O fato de alguém como ele estar na órbita de Kaden já era uma vitória enorme.

"Mas não será suficiente…"

Ele precisava de mais. Mais mãos capazes. Mais lâminas na escuridão.

"Bem… encontrarei outros pelo caminho", murmurou, sabendo bem que aquilo não era uma corrida, mas um jogo de resistência, de paciência, de escolher as peças certas na hora certa.

Por enquanto, até mesmo ser o único membro da organização estava bom. Ele se moveria como um fantasma até que as pessoas certas aparecessem e então, construiriam algo assustador.

Depois de tomar sua decisão, ele se levantou.

"Preciso ir para o leste agora…" sussurrou.

Mas isso levantou outro problema: Darklore não era exatamente um continente amigo dos viajantes.

Estava em guerra—humans contra bestas, humanos contra humanos, bestas contra bestas, caos por toda parte, e portais de teletransporte eram pura ilusão lá.

Demais riscos.

Você abre um portal e, puff, um inimigo invade e destrói sua fortaleza antes mesmo de piscar.

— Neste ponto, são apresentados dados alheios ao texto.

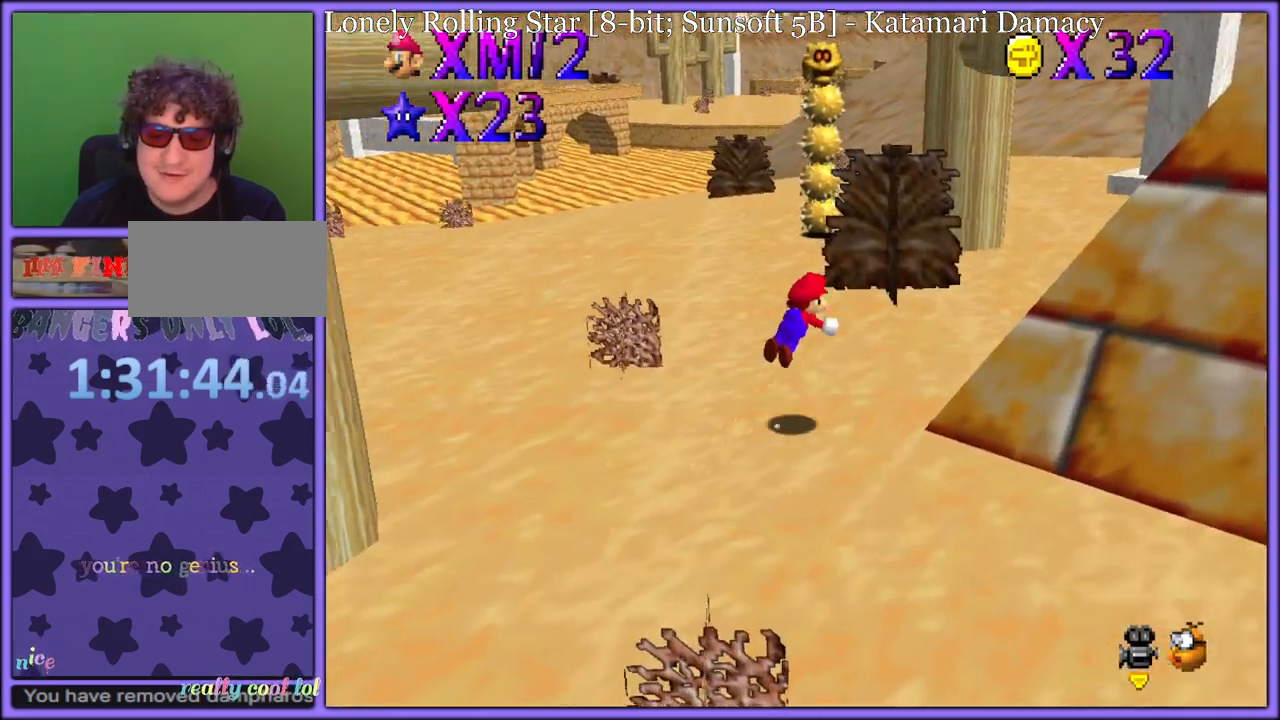
{"dt_ms": 500, "buttons": [], "left_stick": "up", "button_events": [[50, "A", "up"], [83, "B", "up"], [167, "C_LEFT", "down"], [283, "C_LEFT", "up"]]}
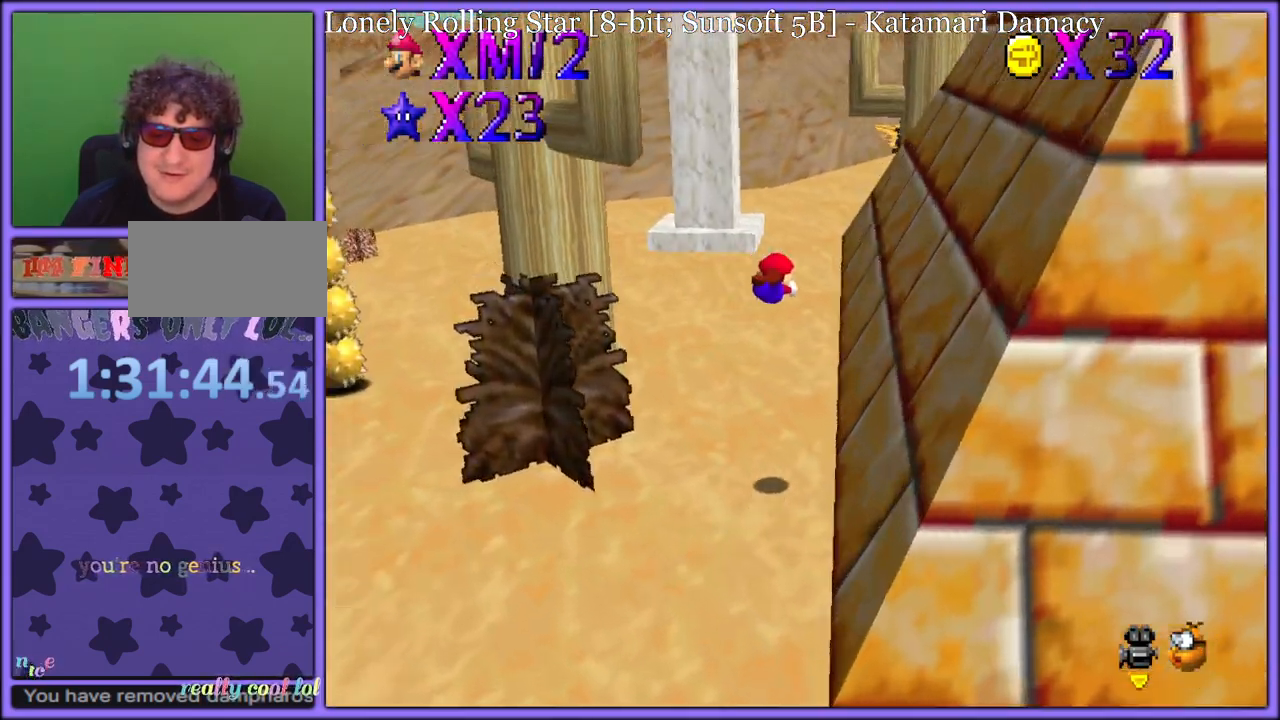
{"dt_ms": 500, "buttons": ["A"], "left_stick": "up-left", "button_events": [[483, "A", "down"]]}
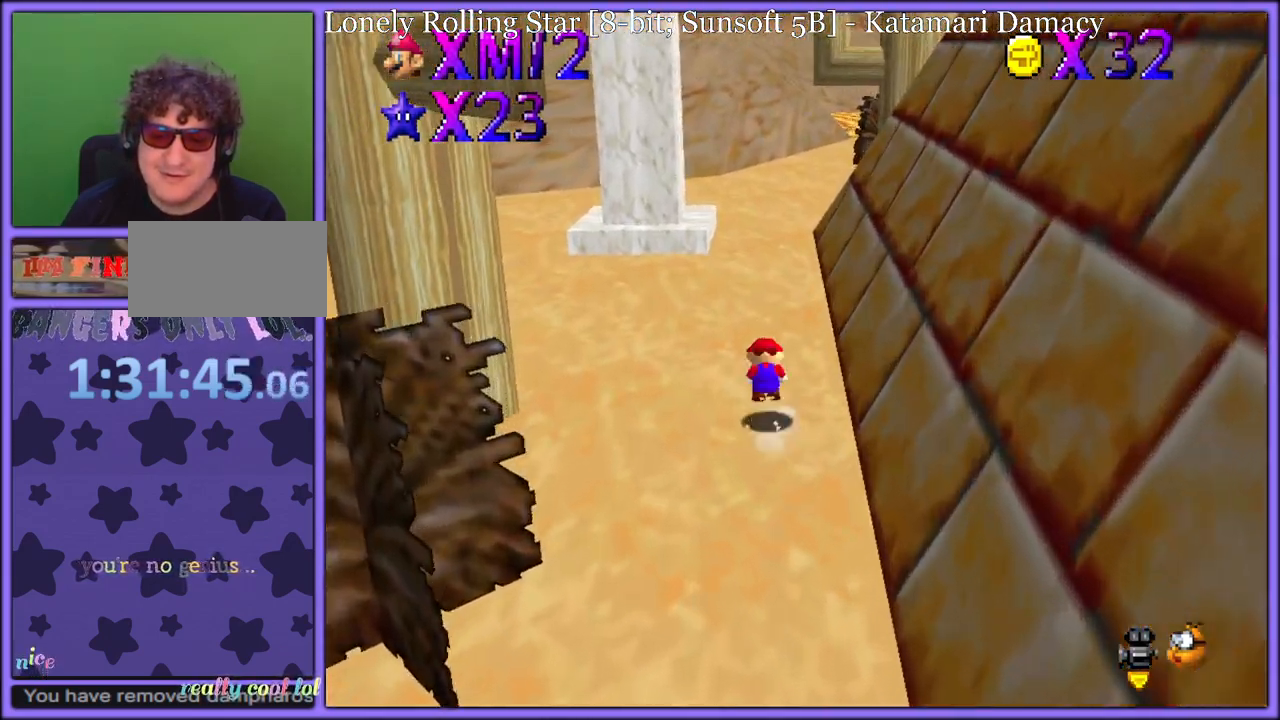
{"dt_ms": 500, "buttons": [], "left_stick": "up-right", "button_events": [[117, "A", "up"], [167, "A", "down"], [267, "A", "up"]]}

O que significava que ele precisava viajar pelo método difícil.

"Uma montaria…?" pensou rapidamente.

Era uma possibilidade. Mas encontrar uma capaz de percorrer tanta distância não era tão fácil assim.

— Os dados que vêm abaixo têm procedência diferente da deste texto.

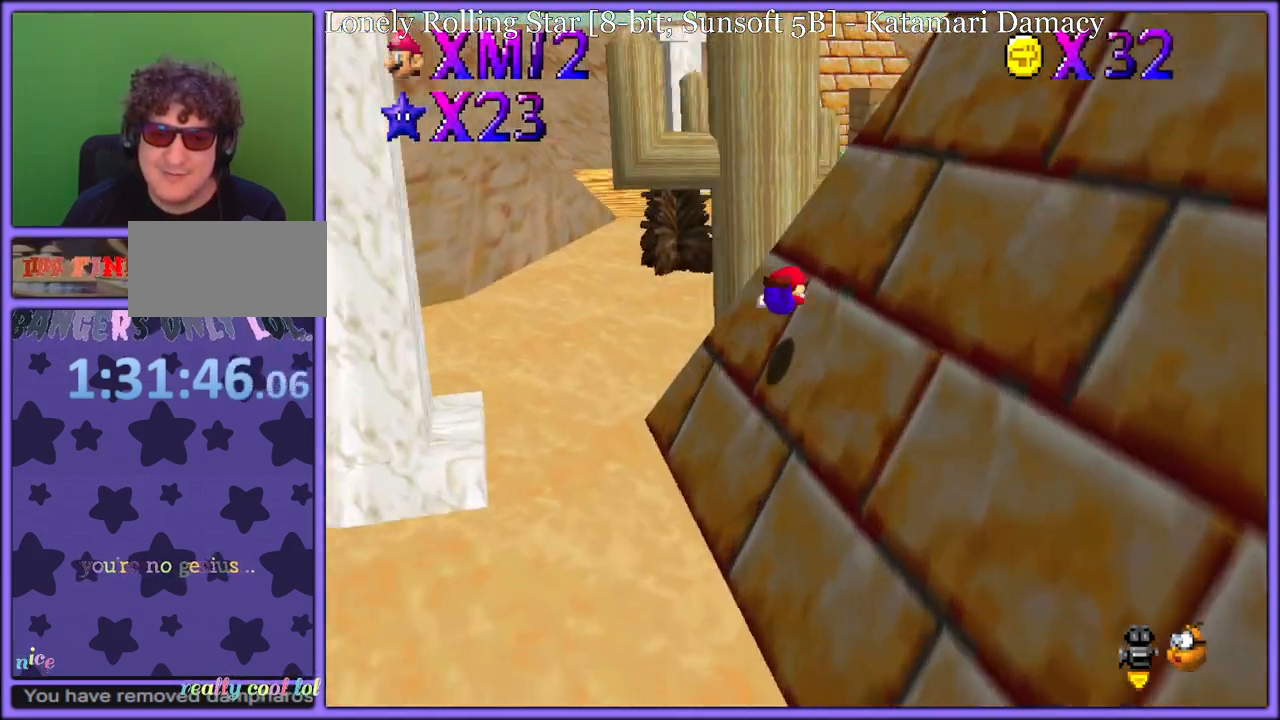
{"dt_ms": 500, "buttons": [], "left_stick": "left", "button_events": [[33, "C_LEFT", "up"]]}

A família Warborn tinha cavalos—pretos como meia-noite, com olhos carmesim, demoníacos e ferozes—e essas criaturas só podiam ser criadas dentro de territórios de linhagem Warborn. Ninguém mais conseguia domá-los. Ninguém mais podia montá-los.

Muito estranho.

"Prefiro uma montaria voadora… mas se não achar nenhuma, pego um cavalo mesmo", murmurou Kaden antes de retornar ao reino das memórias fragmentadas, revisando as últimas lembranças de Selene para garantir que não estivesse deixando passar nada.

Depois de convencido, desativou sua habilidade e abriu lentamente os olhos.

Selene estava lá, destruída e mal consciente, olhando para ele com aqueles olhos arregalados e assombrados… olhos cheios de terror, confusão e a dor aguda de uma traição.

"Você… leu minhas memórias?" perguntou ela, com uma voz tão frágil que pareceria desmoronar a qualquer instante.

Kaden apenas sorriu.

"Sua família toda está na minha lista. Acredite."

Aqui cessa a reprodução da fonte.